More avenues have opened up in the last few years to minimise your income tax. Nalinakanthi V spoke to three people to understand where they put their money to save tax

Going the defensive way to save tax

Riya Bhattacharya, an investment professional based in Chennai, bats for fixed income instruments. “Though I track the stock market closely and understand equities well, I do not prefer to invest in equity schemes for tax saving purpose,” says Riya. Given the volatility in the market, she feels that locking into equity schemes for a period of three years may not always work in her favour. “I would prefer not to mix tax saving and investment when it comes to equities,” she adds. That said, Riya has invested in direct equities and open-ended mutual fund schemes, which offer the flexibility of withdrawal any time. So, where does she invest to save income tax? “Besides the mandatory provident fund contribution, I have invested a good portion of my surplus in PPF,” explains Riya.

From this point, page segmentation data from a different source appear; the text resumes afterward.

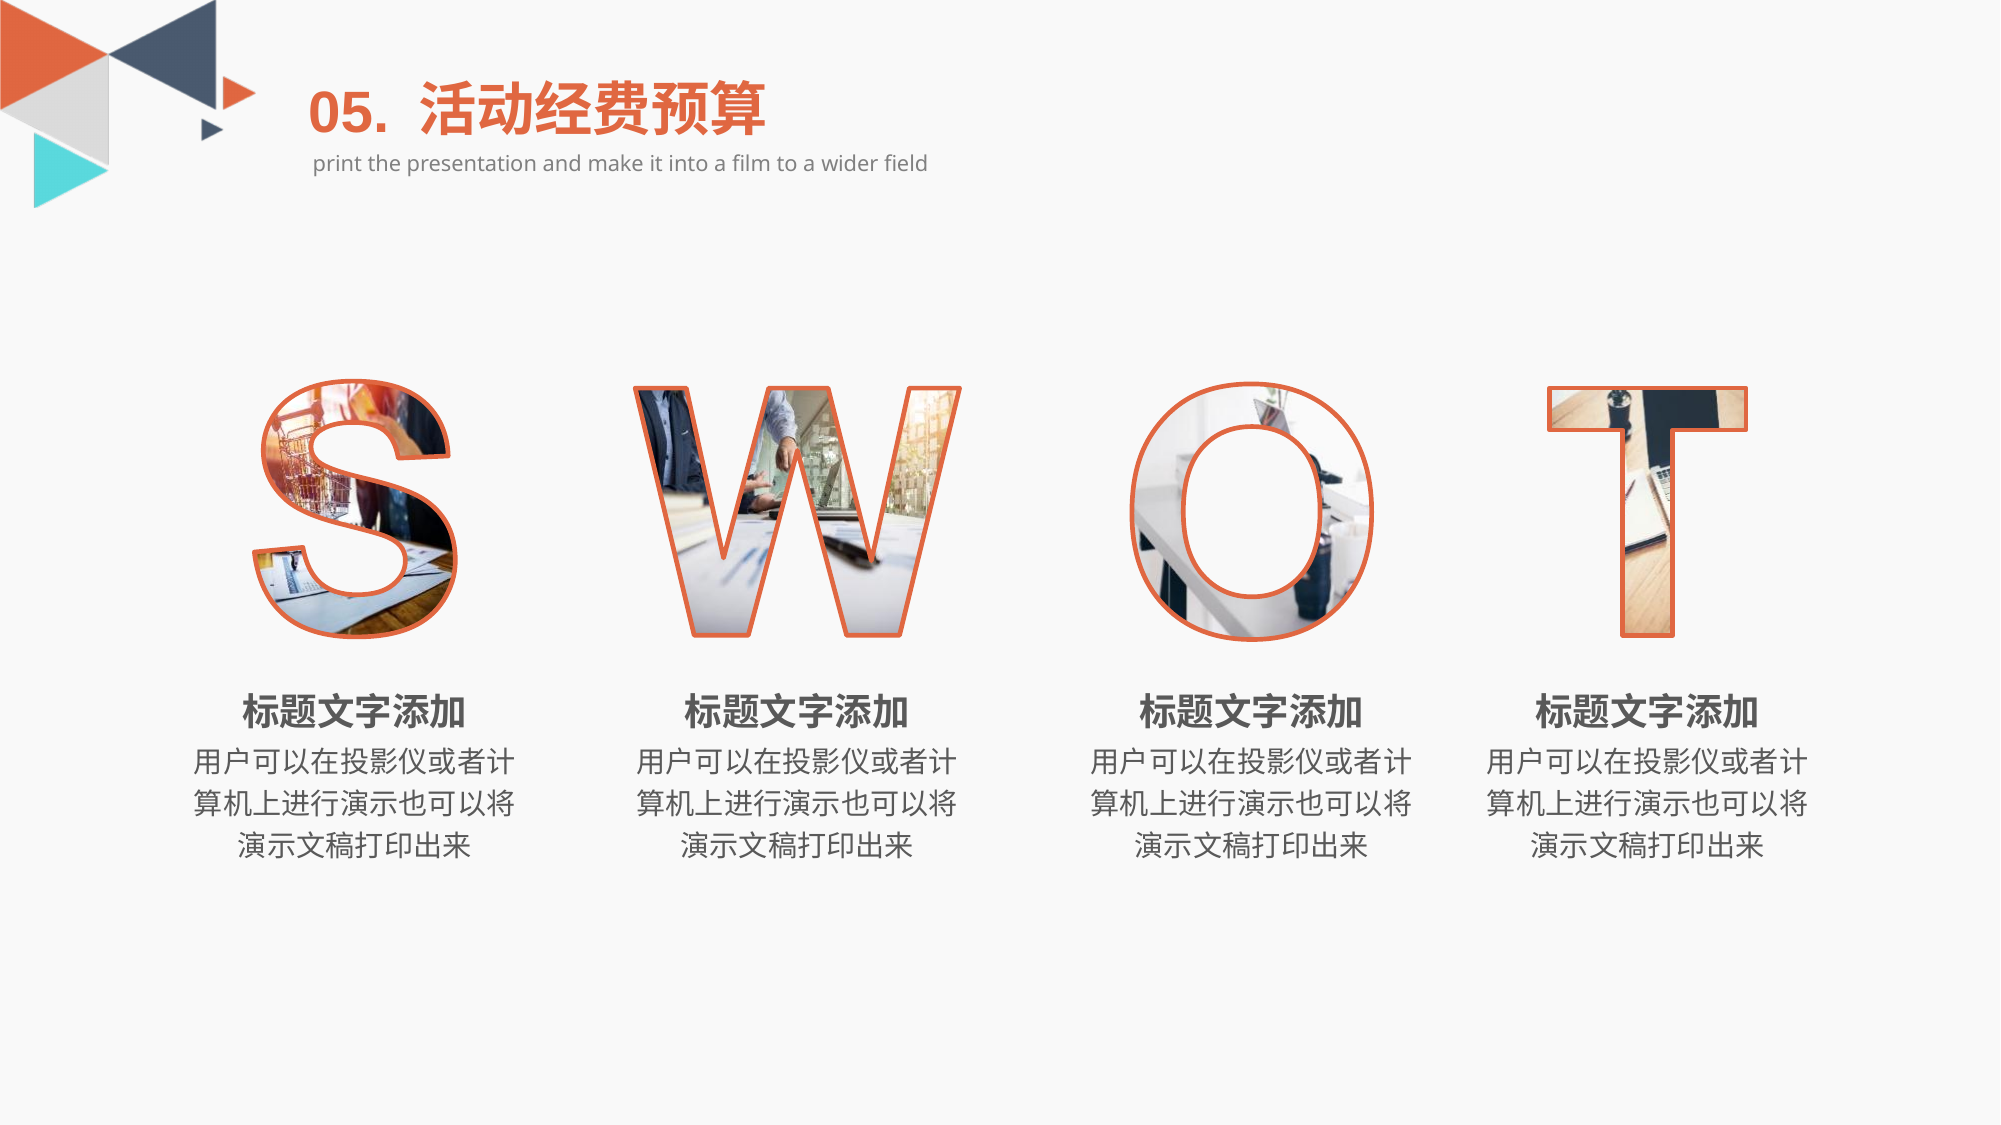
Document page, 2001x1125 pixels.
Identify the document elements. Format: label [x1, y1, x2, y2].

text_box [170, 671, 539, 872]
picture [1131, 383, 1372, 640]
picture [1, 0, 255, 232]
picture [635, 388, 960, 636]
picture [1549, 388, 1746, 636]
text_box [613, 671, 982, 872]
text_box [1067, 671, 1436, 872]
text_box [292, 64, 1022, 182]
picture [254, 381, 456, 637]
text_box [1463, 671, 1832, 872]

Ask her why PPF and without a moment’s hesitation she says PPF is the best way to build a retirement corpus.

“I also recently took a home loan to avail the tax benefit on interest payments made towards housing loan,” Riya adds. However, it may be some time before she can avail the tax benefit as the property is under development. “According to the tax laws, I can get tax concession only after I get possession of the property,” she explains. She believes that investment in realty can fetch good returns in the long term. Riya banks on her rich experience to plan her investments.



Playing safe with PPF and FDs

Delhi-based Sheetal Kothari, who works for a private company, prefers to play it safe with fixed income instruments when it comes to saving tax. “To me, capital protection matters more than earning higher returns. I invest a large portion of my surplus in public provident fund (PPF) for two reasons. One, the principal is protected. Second, it is the most tax-efficient instrument. Here, the contribution, interest earned and withdrawal on maturity, are tax exempt,” explains Sheetal.

Does the lower flexibility in withdrawals worry her — what if she needs the entire sum invested in the interim period?

“I look at PPF as a long-term investment and am not worried about the lock-in period. I am confident that the proceeds will come in handy when I retire or when I need money to meet other long-term goals,” she says.

Besides PPF, Sheetal invests a portion of her income in tax saving FDs, locked in for five years. While she is very conservative in her investment approach, she has not shied away from equities completely. “I have put away a very small portion of my surplus in equity-linked saving schemes offered by mutual fund houses,” she says. She has also invested marginal sums of money in tax-saving infrastructure bonds and unit-linked insurance plans.

She does not feel the need to take advice from professional advisors. “I discuss the pros and cons of these investment options with my friends and family, before making an investment,” says Sheetal.



Helped by home loan

Vijay Rajagopal, who has had stints in consulting, investment banking and investing, spanning more than a decade, recently joined a Bangalore-based tech start-up. He has taken various routes to save on tax outgo — from equity-linked savings schemes (ELSS) to home loan. “During the initial years of my career, I used to invest a good portion of my savings in ELSS, besides the usual contribution to provident fund. And this would cover the total amount eligible under Section 80C. But then, over the years as my salary increased, provident fund deduction took care of a large portion of the limit available under Section 80C,” explains Vijay.

Additionally, the home loan he is servicing has helped him save tax, Vijay adds. Under Section 24 of the Income Tax (IT) Act, annual interest outgo up to ₹2 lakh on home loan can be set off against taxable income, if the owner occupies the property. If the property is let out on rent, while the rental income is taxable, the entire interest paid on the loan can be claimed as deduction; a cap of ₹2 lakh does not apply in such cases.

“Now that my first home loan is about to close, I am planning on taking another,” says Vijay. Besides, he has taken life and health insurance policies; the premium on these policies is exempted from tax.

So, does he avail of the services of professional tax and investment consultants to plan his investments? “Having spent more than six years in the investment industry, I do it myself,” says Vijay with a smile. He urges people to make investments early on. “If you are investing in instruments such as PPF, it is better to invest early in the year. Waiting till the last minute will deprive you of the compounding benefit,” he cautions.

He bats for systematic investment in mutual funds. “Many of us may not have the expertise to time the market. So, it is better to invest systematically over a period of time, rather than make lumpsum investments,” says Vijay.